> **Exercise prompt**:
The records that follow must be transcribed in full, without any change.

> **Stored data**:
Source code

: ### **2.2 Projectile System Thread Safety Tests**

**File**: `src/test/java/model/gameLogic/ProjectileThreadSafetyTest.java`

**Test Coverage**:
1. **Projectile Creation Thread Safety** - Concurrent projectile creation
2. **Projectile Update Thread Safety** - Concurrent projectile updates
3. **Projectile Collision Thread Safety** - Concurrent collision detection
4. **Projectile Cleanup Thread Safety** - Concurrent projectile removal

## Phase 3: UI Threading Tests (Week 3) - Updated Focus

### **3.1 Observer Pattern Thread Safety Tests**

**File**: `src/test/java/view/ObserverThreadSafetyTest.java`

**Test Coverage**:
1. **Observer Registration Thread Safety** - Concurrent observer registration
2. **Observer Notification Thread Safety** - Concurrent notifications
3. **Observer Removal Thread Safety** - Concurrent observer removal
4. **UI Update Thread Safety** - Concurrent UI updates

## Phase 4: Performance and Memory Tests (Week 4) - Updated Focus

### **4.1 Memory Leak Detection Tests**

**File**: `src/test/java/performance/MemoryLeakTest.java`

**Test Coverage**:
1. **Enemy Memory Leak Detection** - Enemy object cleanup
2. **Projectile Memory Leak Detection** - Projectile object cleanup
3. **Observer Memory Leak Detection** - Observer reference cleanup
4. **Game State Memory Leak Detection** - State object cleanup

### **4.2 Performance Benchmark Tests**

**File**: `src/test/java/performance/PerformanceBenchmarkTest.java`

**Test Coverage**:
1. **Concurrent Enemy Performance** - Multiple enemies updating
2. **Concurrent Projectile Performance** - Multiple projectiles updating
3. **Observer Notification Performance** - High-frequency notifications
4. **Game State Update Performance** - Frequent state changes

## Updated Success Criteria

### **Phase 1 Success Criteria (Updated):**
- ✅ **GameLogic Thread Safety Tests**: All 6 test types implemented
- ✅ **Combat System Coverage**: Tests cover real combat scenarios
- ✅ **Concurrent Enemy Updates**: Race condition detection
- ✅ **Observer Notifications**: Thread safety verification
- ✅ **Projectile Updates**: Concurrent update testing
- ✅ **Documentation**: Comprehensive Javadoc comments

> **Answer to this task**:
Source code

: ### **2.2 Projectile System Thread Safety Tests**

**File**: `src/test/java/model/gameLogic/ProjectileThreadSafetyTest.java`

**Test Coverage**:
1. **Projectile Creation Thread Safety** - Concurrent projectile creation
2. **Projectile Update Thread Safety** - Concurrent projectile updates
3. **Projectile Collision Thread Safety** - Concurrent collision detection
4. **Projectile Cleanup Thread Safety** - Concurrent projectile removal

## Phase 3: UI Threading Tests (Week 3) - Updated Focus

### **3.1 Observer Pattern Thread Safety Tests**

**File**: `src/test/java/view/ObserverThreadSafetyTest.java`

**Test Coverage**:
1. **Observer Registration Thread Safety** - Concurrent observer registration
2. **Observer Notification Thread Safety** - Concurrent notifications
3. **Observer Removal Thread Safety** - Concurrent observer removal
4. **UI Update Thread Safety** - Concurrent UI updates

## Phase 4: Performance and Memory Tests (Week 4) - Updated Focus

### **4.1 Memory Leak Detection Tests**

**File**: `src/test/java/performance/MemoryLeakTest.java`

**Test Coverage**:
1. **Enemy Memory Leak Detection** - Enemy object cleanup
2. **Projectile Memory Leak Detection** - Projectile object cleanup
3. **Observer Memory Leak Detection** - Observer reference cleanup
4. **Game State Memory Leak Detection** - State object cleanup

### **4.2 Performance Benchmark Tests**

**File**: `src/test/java/performance/PerformanceBenchmarkTest.java`

**Test Coverage**:
1. **Concurrent Enemy Performance** - Multiple enemies updating
2. **Concurrent Projectile Performance** - Multiple projectiles updating
3. **Observer Notification Performance** - High-frequency notifications
4. **Game State Update Performance** - Frequent state changes

## Updated Success Criteria

### **Phase 1 Success Criteria (Updated):**
- ✅ **GameLogic Thread Safety Tests**: All 6 test types implemented
- ✅ **Combat System Coverage**: Tests cover real combat scenarios
- ✅ **Concurrent Enemy Updates**: Race condition detection
- ✅ **Observer Notifications**: Thread safety verification
- ✅ **Projectile Updates**: Concurrent update testing
- ✅ **Documentation**: Comprehensive Javadoc comments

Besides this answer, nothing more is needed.